Avant de répondre aux interventions des différents sénateurs, j’ajoute à mon propos un addendum. La question de la pêche durable est un problème, d’ampleur peut-être nationale. Mme Archimbaud a évoqué un point que l’on doit avoir le courage d’affronter. D’autres aussi l’ont abordé, mais de manière plus feutrée.

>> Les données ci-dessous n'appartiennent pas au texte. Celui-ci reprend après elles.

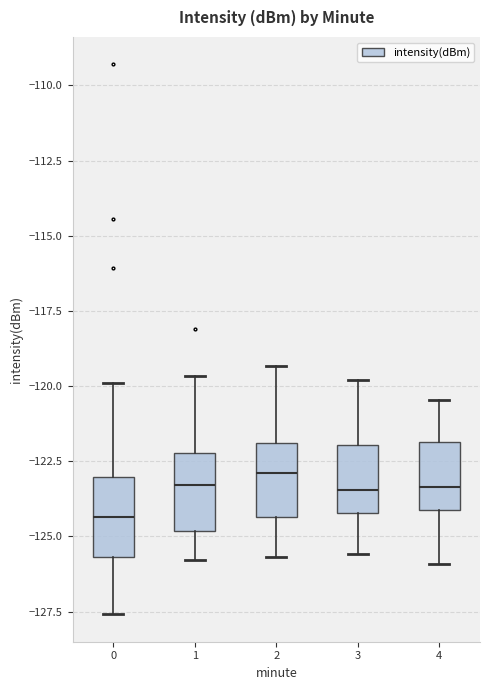

Where does the median line of the box at x = 3 sit on the y-axis? The values are not printed on the chart, so give them approximately, as read against the axis.

-123.5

Nous disons tous – Serge Larcher connaît bien le problème – qu’il n’y a pas de surpêche dans les RUP. C’est vrai. Nous disons tous que les stocks sont encore suffisamment généreux et que nous pouvons donc faire l’économie des textes européens en la matière. Ce n’est pas faux. Mme Archimbaud a néanmoins raison de souligner qu’une pêche responsable peut être une pêche productive et qu’il est possible de trouver un équilibre entre les deux exigences. Il faut donc diligenter très rapidement les enquêtes qui s’imposent, afin de pouvoir bénéficier des évaluations scientifiques sur les stocks de poisson réels.